Extreme value theory is used to predict the occurrence of rare events such as extreme floods, large insurance losses, stock market crashes, and human life expectancy. Indeed, some authors have already applied the extreme value theory to athletic events, using estimation methods involving moment method and maximum likelihood methods (MLE). Accurate estimations of future athletic records were accomplished using both methods. Hence, an interesting question is: under the present knowledge of training, materials (shoes, suits and equipment), and anti-doping regulations, by how much further could athletes possibly exceed current world records in the near future? We used the extreme value theory dealing with the issues of extremes without considering them to be independent because we took into account (as stated by Hill), the “fatigue factor“.

Running a marathon between extreme values, training must use the so-called “polarized training“ emphasizing low and high intensity, rather than medium intensity (see the Refs. [43,45]).
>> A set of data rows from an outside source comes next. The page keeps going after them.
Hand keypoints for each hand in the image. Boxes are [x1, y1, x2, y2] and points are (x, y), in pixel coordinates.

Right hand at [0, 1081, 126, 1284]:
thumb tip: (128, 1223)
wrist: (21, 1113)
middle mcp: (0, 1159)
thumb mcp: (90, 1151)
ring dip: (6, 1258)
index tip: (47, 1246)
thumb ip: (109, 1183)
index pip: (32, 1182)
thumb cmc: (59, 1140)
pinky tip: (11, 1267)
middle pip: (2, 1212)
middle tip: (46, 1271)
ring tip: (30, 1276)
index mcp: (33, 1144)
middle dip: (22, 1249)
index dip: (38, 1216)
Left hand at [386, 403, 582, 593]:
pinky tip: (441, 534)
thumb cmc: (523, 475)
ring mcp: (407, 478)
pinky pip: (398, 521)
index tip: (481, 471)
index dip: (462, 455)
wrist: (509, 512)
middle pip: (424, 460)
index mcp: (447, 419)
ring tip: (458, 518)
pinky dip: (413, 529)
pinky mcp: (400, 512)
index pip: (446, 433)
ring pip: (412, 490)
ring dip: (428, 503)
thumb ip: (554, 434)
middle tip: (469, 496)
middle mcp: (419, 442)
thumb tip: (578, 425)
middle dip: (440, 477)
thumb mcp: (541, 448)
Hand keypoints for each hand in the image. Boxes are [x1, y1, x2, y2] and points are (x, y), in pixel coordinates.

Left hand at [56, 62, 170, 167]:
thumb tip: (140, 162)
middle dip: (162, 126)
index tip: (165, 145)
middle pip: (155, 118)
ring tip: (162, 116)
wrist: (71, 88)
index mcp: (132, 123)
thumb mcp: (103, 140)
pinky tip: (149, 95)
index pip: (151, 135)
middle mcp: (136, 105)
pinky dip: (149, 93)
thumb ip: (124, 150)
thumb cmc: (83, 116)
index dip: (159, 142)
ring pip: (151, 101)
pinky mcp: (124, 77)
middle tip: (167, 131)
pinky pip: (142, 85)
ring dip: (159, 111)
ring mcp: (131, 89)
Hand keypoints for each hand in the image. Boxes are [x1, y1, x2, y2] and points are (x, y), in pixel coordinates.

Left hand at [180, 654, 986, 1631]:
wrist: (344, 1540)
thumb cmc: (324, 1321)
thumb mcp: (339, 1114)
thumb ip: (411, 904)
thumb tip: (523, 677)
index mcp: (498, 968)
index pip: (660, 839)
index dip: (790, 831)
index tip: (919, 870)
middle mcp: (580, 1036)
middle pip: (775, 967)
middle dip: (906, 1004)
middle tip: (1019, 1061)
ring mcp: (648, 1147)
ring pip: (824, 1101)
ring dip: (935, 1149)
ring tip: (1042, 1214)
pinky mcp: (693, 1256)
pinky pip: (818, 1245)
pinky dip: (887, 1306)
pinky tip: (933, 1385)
A recent study based on around 14,000 individuals with more than 1.6 million exercise sessions containing duration and distance, and with a total distance of 20 million km showed that the analysis of individual long-term training protocols leads to a wide spectrum of physiological responses [2]. This study on big data confirms the concept of “polarized training“, which involves running a wide range of speeds; these techniques are currently used by elite athletes and have been shown to be the most efficient training methods, resulting in the greatest improvements in the key variables of endurance performance in well-trained endurance athletes.

5. Conclusions

We analysed the three best real-world marathon performances ever ran to the hypothesis that Kipchoge optimizes his pacing in relation to his aerobic and anaerobic power and endurance. The conclusions from this could be a source of inspiration for the over 9 million marathon runners who crossed the finish line in 2018 (Esther Fleming, https://www.sidmartinbio.org/how-many-runners-are-there/, (accessed on 1 September 2021). Using mathematics and physiology, we opened up new perspectives on how optimize endurance and power in a marathon. The pacing strategy of elite marathon runners is to start fast and then to recover by running just below their average pace for 2/3 of the racing distance, generating a negative asymmetry, that is, a median speed below the average. This “lazy“ race confirms AV Hills’ discoveries about the concept of “an-aerobic“ energy production during exercise, with oxidative restoration in recovery being a factor determining the variation of speed with distance.

However, our aim was not to replace a coach’s advice, but only to show that the future of the best performances, as in world records, is perhaps to look to the variable pace shape.